On the Griddle
The man most despised by Notre Dame football fans used to be an opposing coach: John McKay of USC a generation ago, Jimmy Johnson of Miami a decade ago. Today that man wears the Fighting Irish's blue and gold. Asked if he has taken a lot of abuse, second-year Notre Dame offensive coordinator Jim Colletto laughs and says, "That's putting it mildly."
Colletto, who resigned as Purdue's coach in November 1996 after five losing seasons out of six but was soon hired by new Irish coach Bob Davie, got blamed for every disaster last fall short of Kevin Costner's The Postman. What set off Notre Dame fans was Purdue's 28-17 upset of the Irish in the second game of the season. Judging from Web sites manned by Notre Dame faithful and by letters to a fan publication, they haven't let up.
Yet Colletto was back on the Notre Dame Stadium sideline last Saturday, calling plays for new quarterback Jarious Jackson and his backups in the Blue-Gold game. "If Jim was the problem, I'd fix the problem," Davie says. "Don't get caught up in the hype and perception. Look at the reality."

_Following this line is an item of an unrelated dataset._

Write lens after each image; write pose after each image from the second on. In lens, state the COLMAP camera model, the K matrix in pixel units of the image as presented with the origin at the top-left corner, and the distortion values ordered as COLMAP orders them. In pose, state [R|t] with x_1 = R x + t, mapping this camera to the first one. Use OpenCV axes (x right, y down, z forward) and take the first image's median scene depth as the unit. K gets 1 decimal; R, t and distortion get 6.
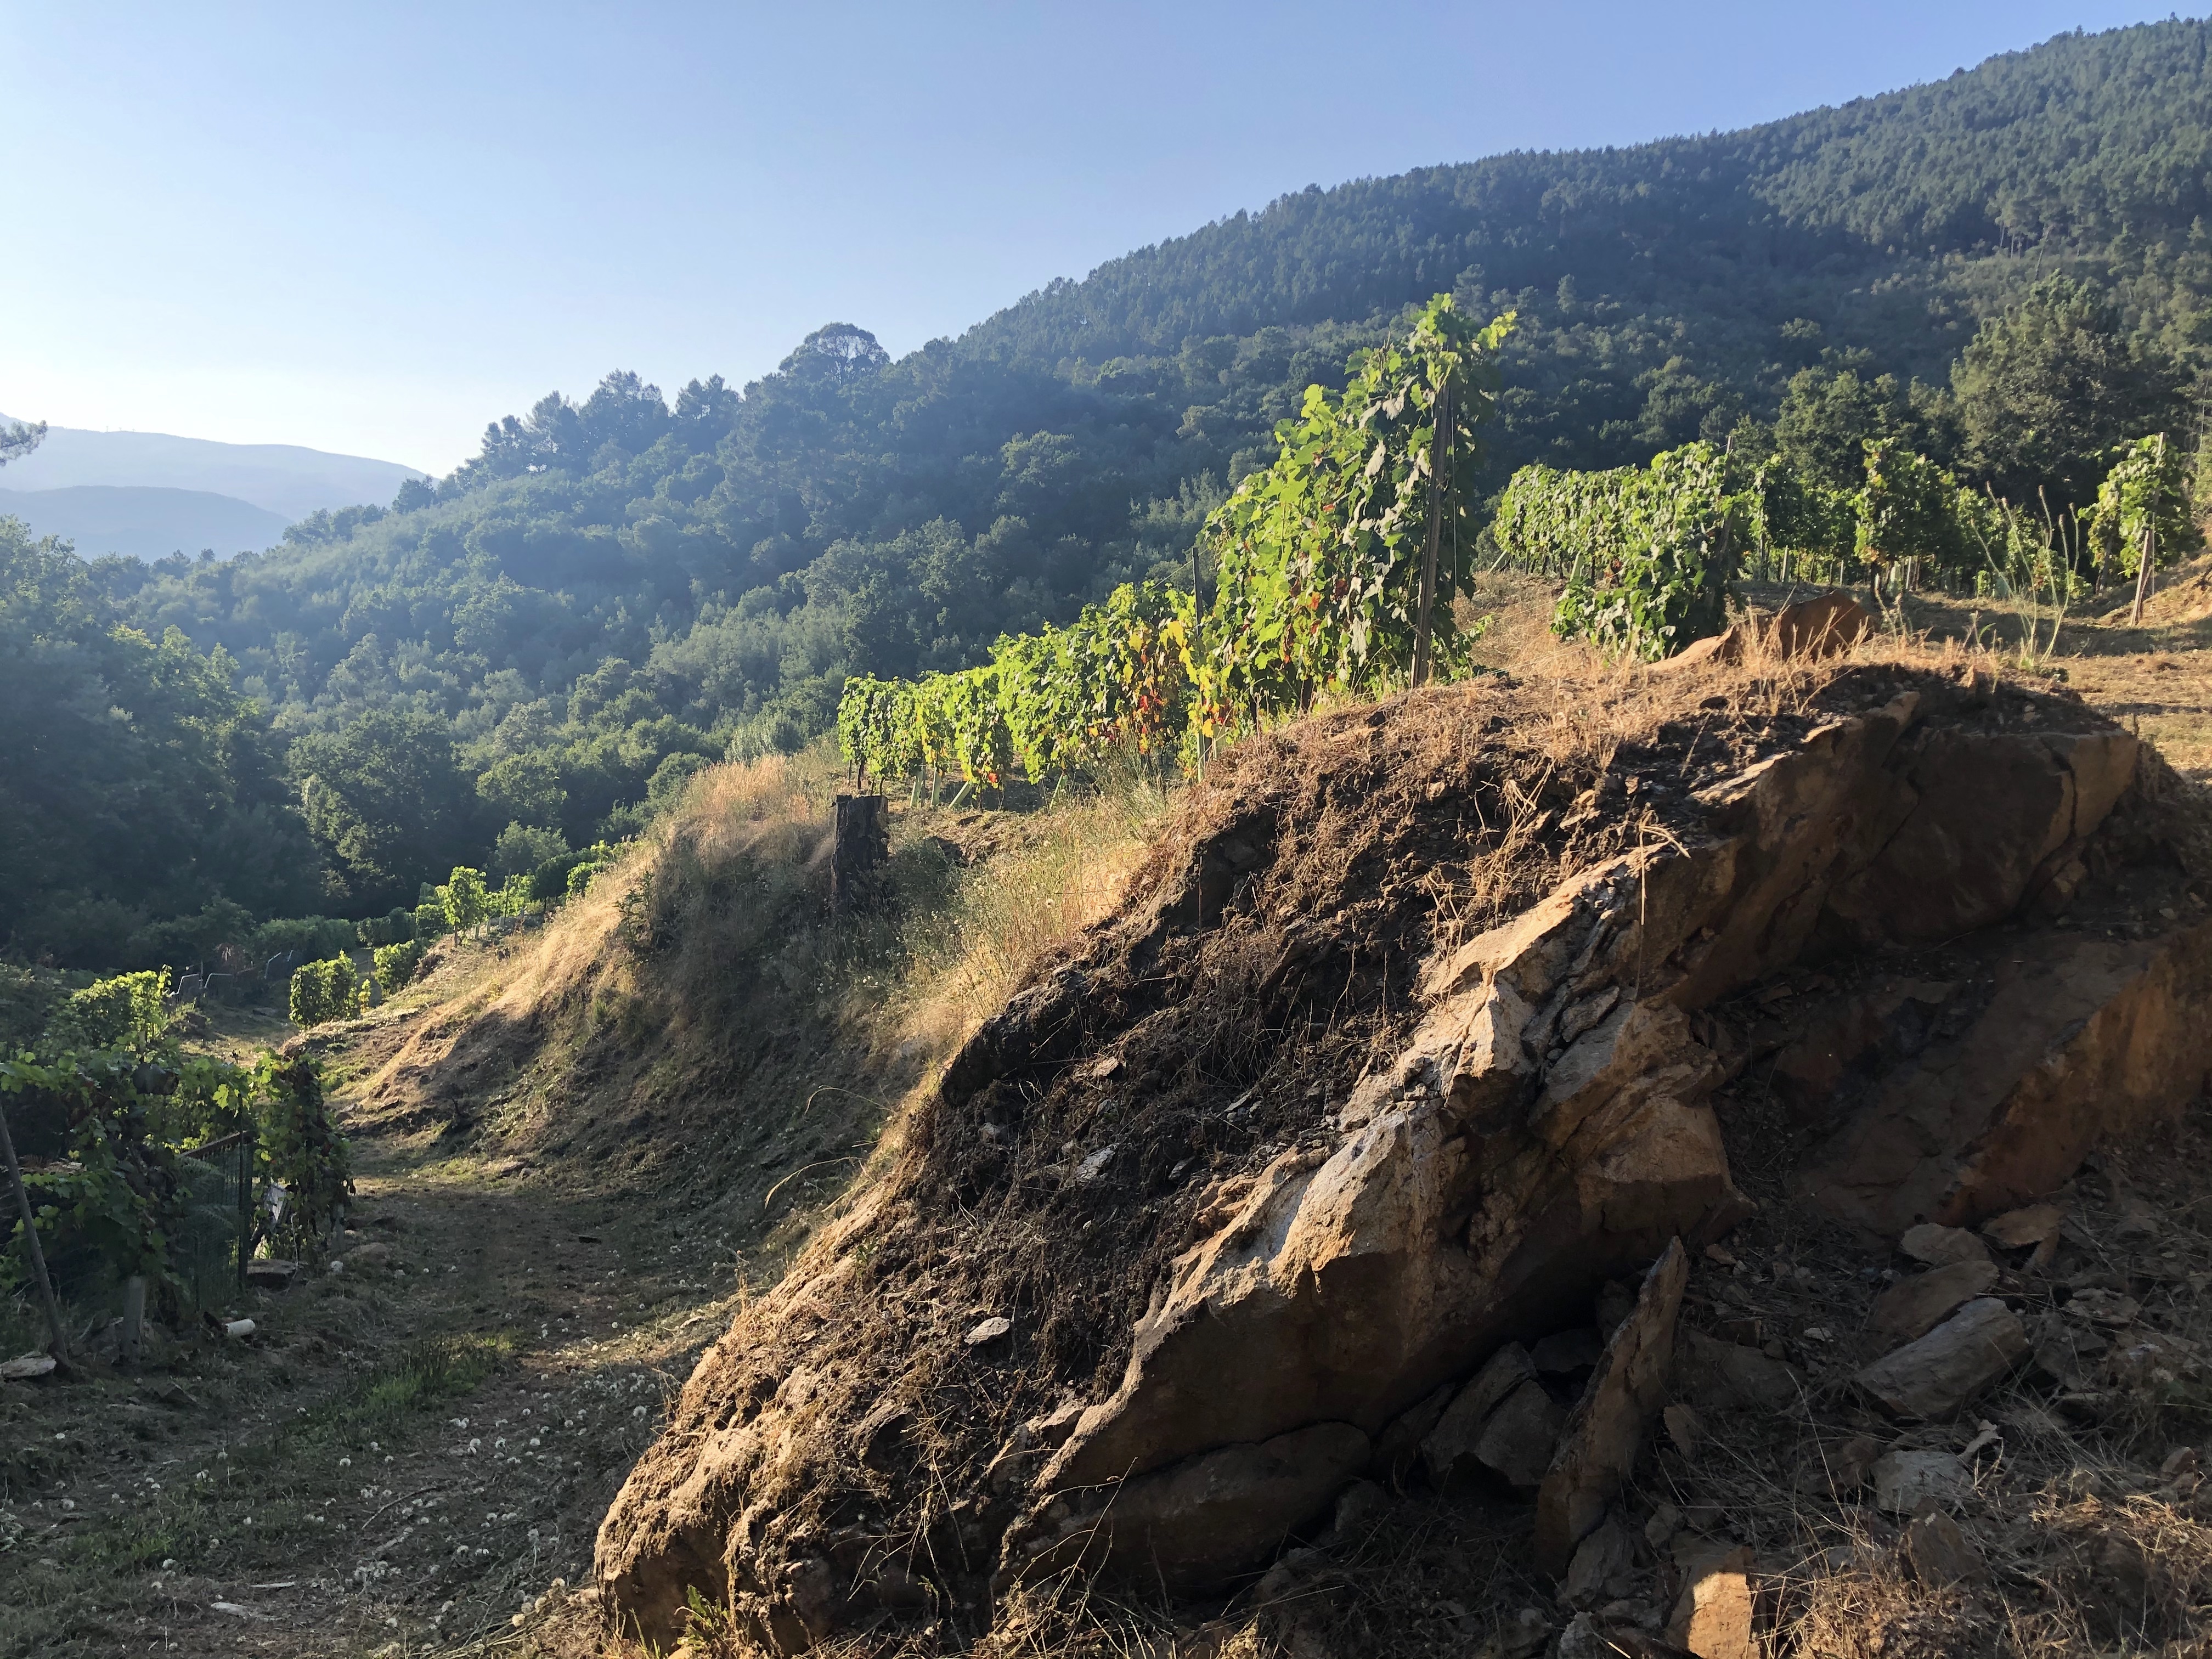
lens RADIAL K [[1806.5, 0, 1105.2], [0, 1806.5, 831.8], [0, 0, 1]] dist [-0.008039, -0.009451]
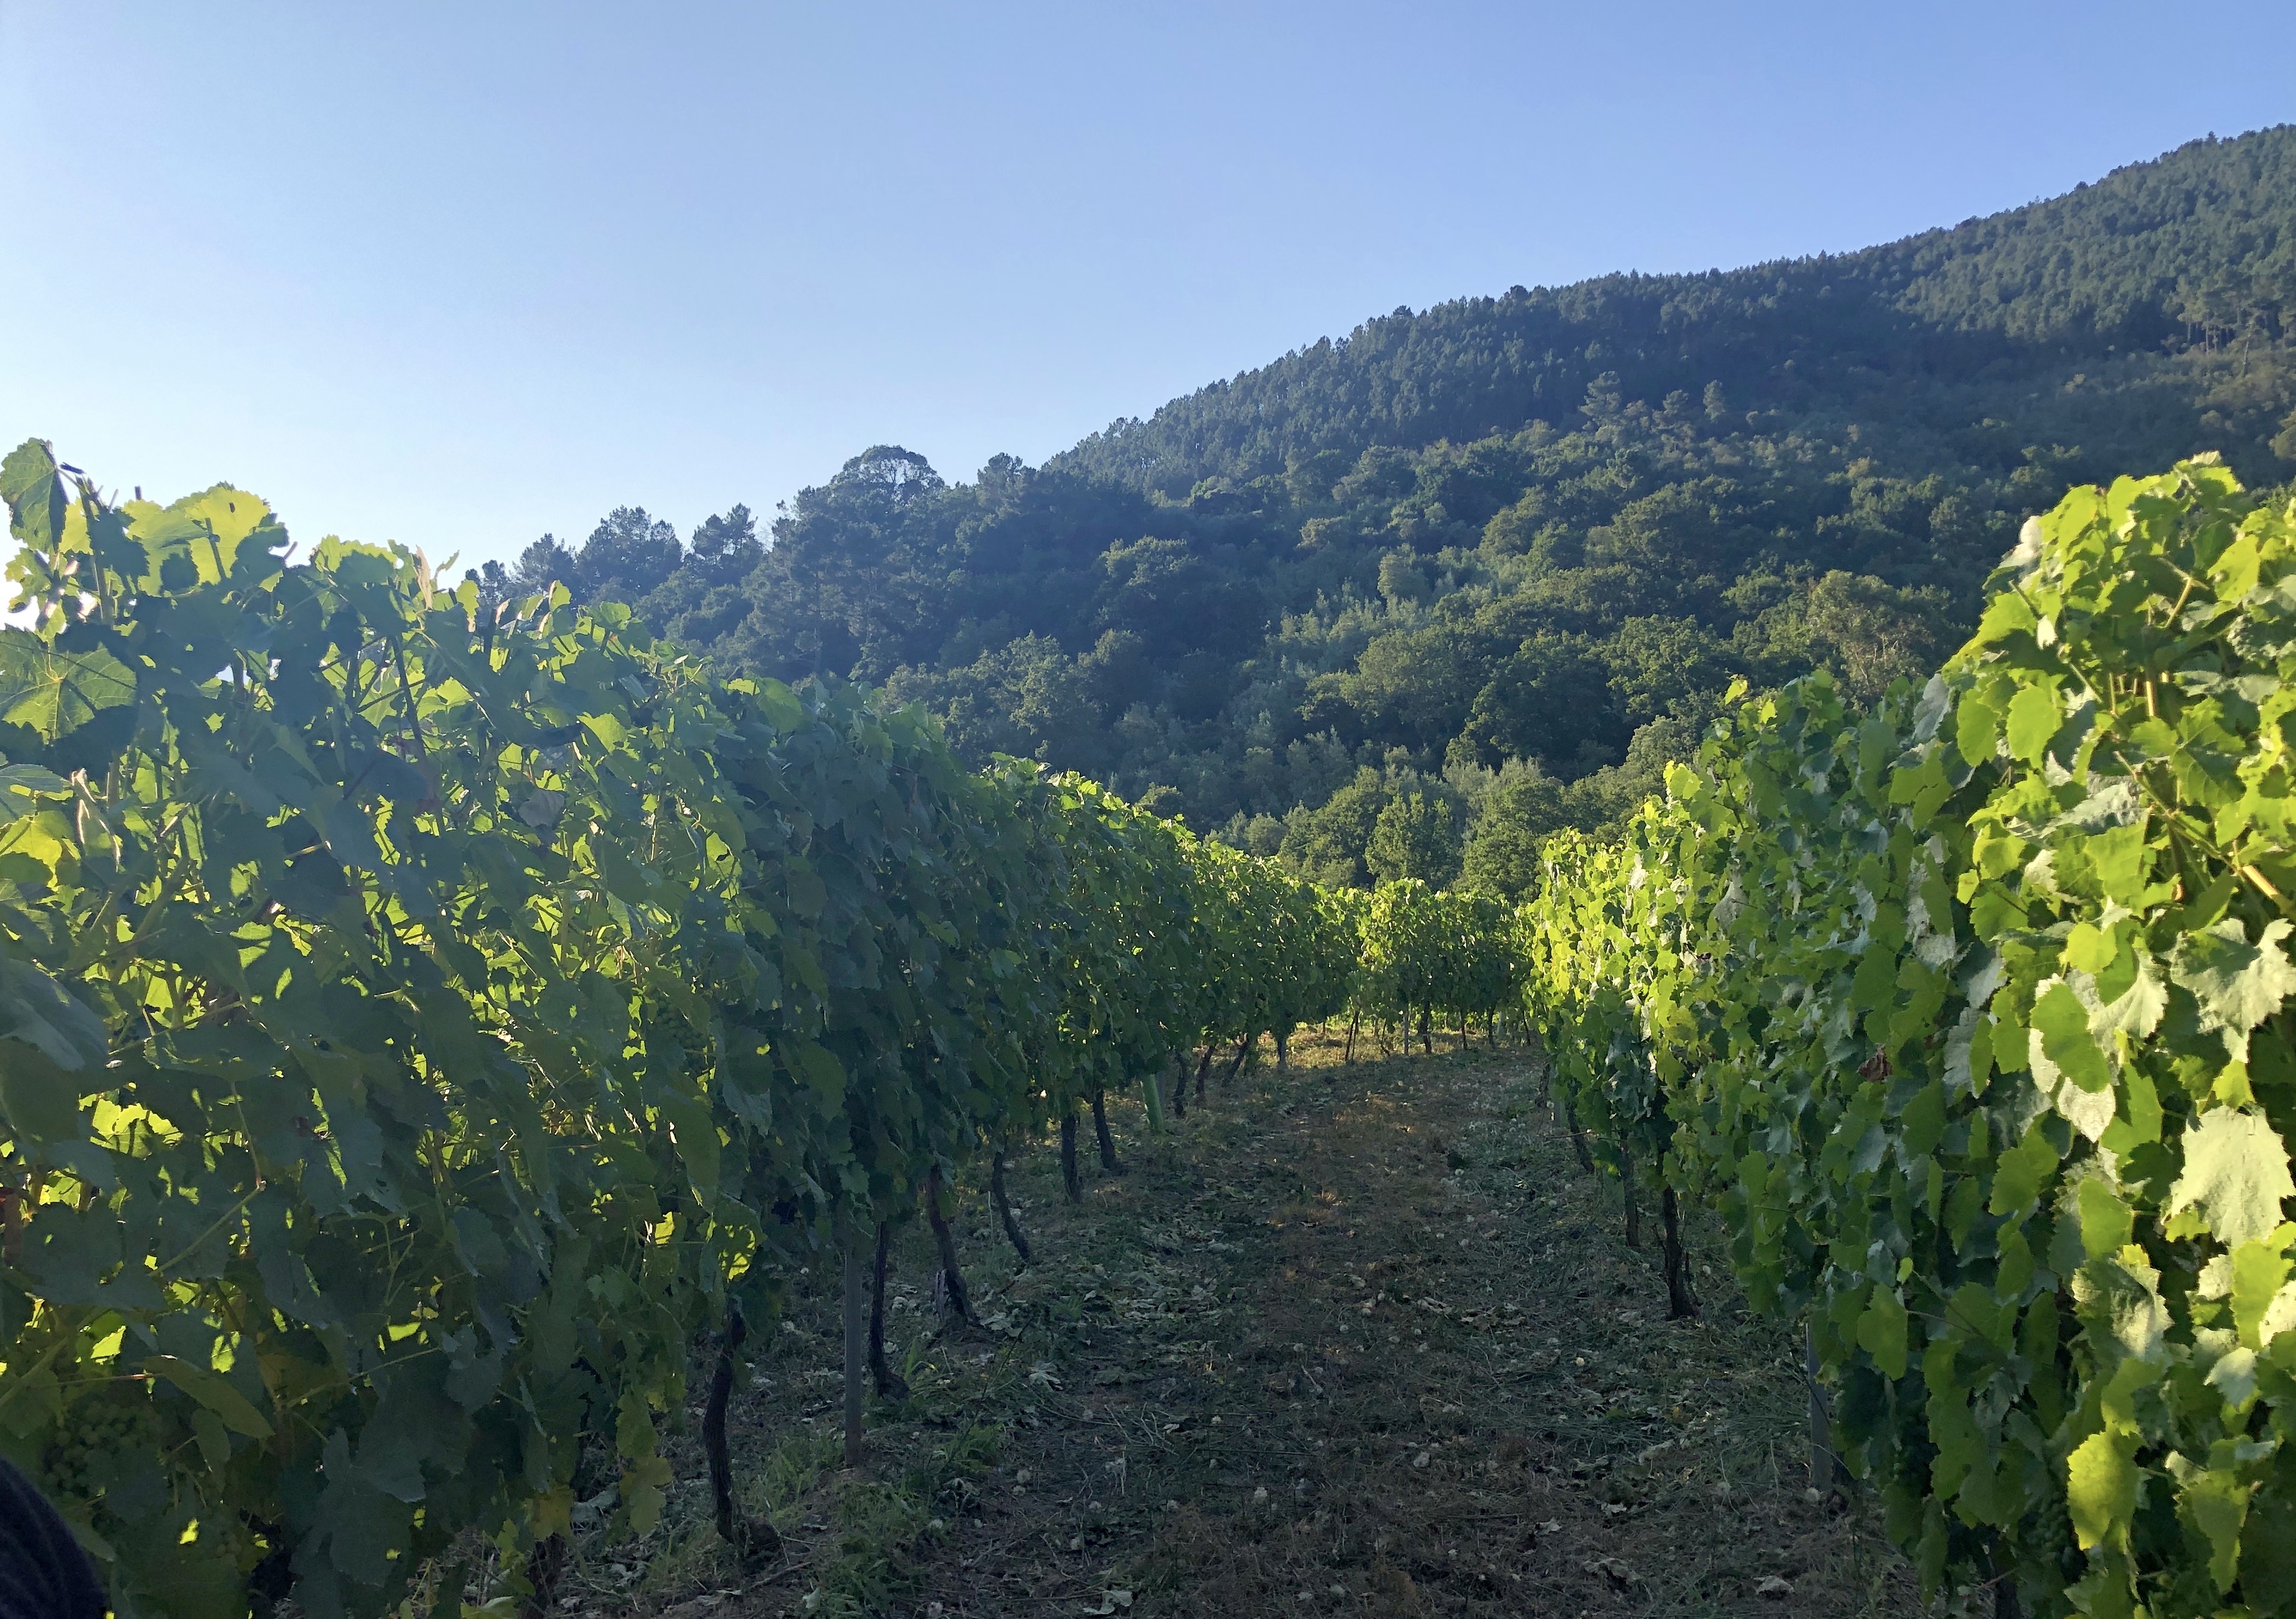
lens RADIAL K [[1903.3, 0, 1153.9], [0, 1903.3, 802.6], [0, 0, 1]] dist [0.066508, -0.003197]
pose [[0.999545, -0.029228, 0.007496, -0.026636], [0.029949, 0.991283, -0.128299, 0.004250], [-0.003681, 0.128465, 0.991707, 0.106000]]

The reality is, the Irish's 7-6 record last season was the result of numerous shortcomings on the roster. The offense had three fifth-year seniors, but none of them was good enough to be selected in the recent NFL draft. After quarterback Ron Powlus—one of those seniors—decided, in the spring of 1997, to return to school rather than turn pro, Notre Dame announced with fanfare that it would become a passing team. That turned out to be a stunning miscalculation by Davie. With a lack of speed the Irish couldn't throw effectively. After a 1-4 start they reverted to a ground-oriented attack and eventually finished the regular season with five consecutive wins before losing to LSU in the Independence Bowl.
The winning streak did little to assuage Colletto's critics. Neither did Colletto, who has no speed bumps between his brain and his mouth. After a 20-17 loss to USC dropped Notre Dame to 2-5 last fall, Colletto told a couple of reporters that he hardly watches the game while in the press box. In the ensuing uproar he explained that there's no time for a coordinator to analyze; he's too busy thinking about what the next play should be. But that's not how it came out.
"I was head coach of a team that beat Michigan two years ago," Colletto says now. "It's not like, 'Gee, I can't coach anymore.' You know the whole situation of your team, and it's not always visible to the public. When you're not physically superior, you're not going to roll out there and score 45, 50 points. Sometimes that's a shock to people."
Davie stripped some responsibility from Colletto, at the latter's request. Rather than call plays and coach the offensive line, Colletto will share the line duties with new assistant Dave Borbely. Another change: Colletto thinned out the play-book. Jackson says that if the Irish practiced 20 plays leading up to a game, they only used 11. Now, they won't waste the practice time.
Most important, the thinner playbook includes a lot of option plays. Somewhere a lisping former Irish coach is smiling. Davie refused to show the option in last Saturday's spring game for fear of tipping off Michigan, against which Notre Dame opens its schedule on Sept. 5. But Jackson, a fourth-year junior from Tupelo, Miss., says he has been playing it since seventh grade.
Colletto, whose Purdue offense was pass-oriented, once coached the veer, so he knows the option. In fact, in 31 seasons he has coached just about everything. "I've been on the top of the heap and the bottom of the heap and everywhere in between," he says. "I have been called names by little kids, moms, grandmothers. I'm secure in where I am and what I've done."